AI写代码只会Python?新测试揭底
AI写代码的评测一直只考Python,但现实项目要用Java、C++、Go等十几种语言。研究者把Python题翻译成12种语言,测了24个模型,发现很多模型在Python上高分,换种语言就崩——这叫“Python过拟合”。比如某个模型Python正确率80%,到C++直接掉到30%。这不是你明天能用上的工具,但它告诉你:别信AI“会写代码”的笼统宣传,得问它“会写哪种语言的代码”。
📄 原文摘要(英文)
LiveCodeBench (LCB) has recently become a widely adopted benchmark for evaluating large language models (LLMs) on code-generation tasks. By curating competitive programming problems, constantly adding fresh problems to the set, and filtering them by release dates, LCB provides contamination-aware evaluation and offers a holistic view of coding capability. However, LCB remains restricted to Python, leaving open the question of whether LLMs can generalize across the diverse programming languages required in real-world software engineering. We introduce Multi-LCB, a benchmark for evaluating LLMs across twelve programming languages, including Python. Multi-LCB transforms Python tasks from the LCB dataset into equivalent tasks in other languages while preserving LCB's contamination controls and evaluation protocol.

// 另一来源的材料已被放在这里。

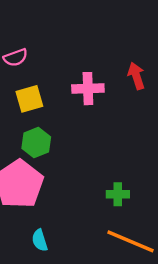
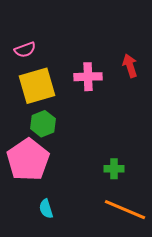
yellow square: (29, 99) -> (37, 86), size x1.5

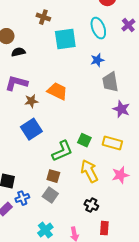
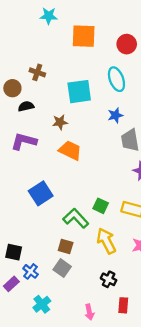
brown cross: (43, 17) -> (37, 72), moved
brown star: (31, 101) -> (60, 122), moved
green L-shape: (62, 151) -> (76, 218), turned -110
blue cross: (22, 198) -> (31, 271), turned -32
cyan cross: (45, 230) -> (42, 304), moved

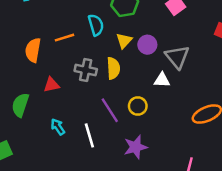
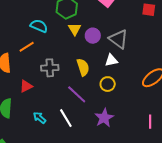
cyan semicircle: (96, 25) -> (39, 26), moved, turned -36
yellow triangle: (124, 41) -> (75, 29), moved
yellow semicircle: (113, 68) -> (83, 67), moved
yellow circle: (138, 106) -> (108, 84), moved

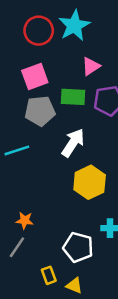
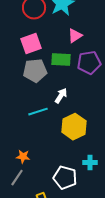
white arrow: (73, 143) -> (61, 96), size x0.7
cyan line: (17, 150) -> (38, 112), moved

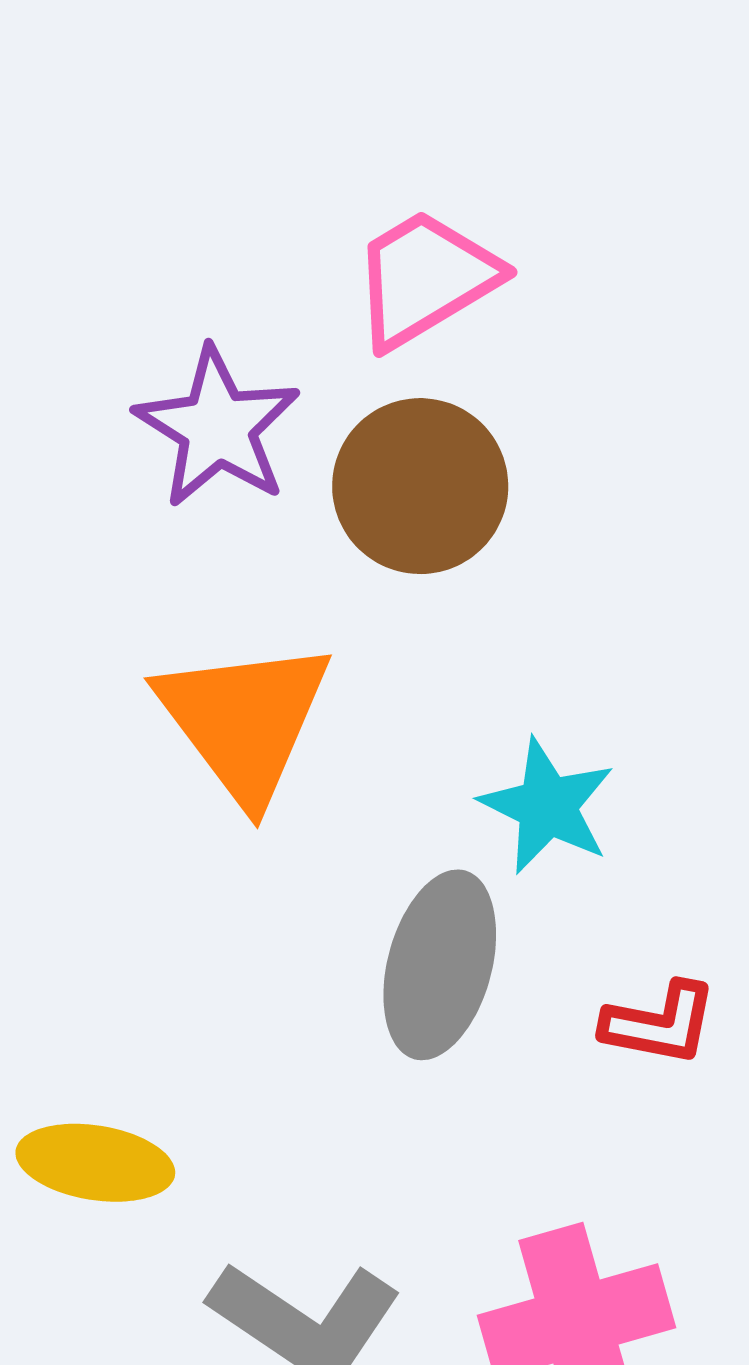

Because it is fully compatible with the original LCB format, Multi-LCB will automatically track future LCB updates, enabling systematic assessment of cross-language code generation competence and requiring models to sustain performance well beyond Python. We evaluated 24 LLMs for instruction and reasoning on Multi-LCB, uncovering evidence of Python overfitting, language-specific contamination, and substantial disparities in multilingual performance. Our results establish Multi-LCB as a rigorous new benchmark for multi-programming-language code evaluation, directly addressing LCB's primary limitation and exposing critical gaps in current LLM capabilities.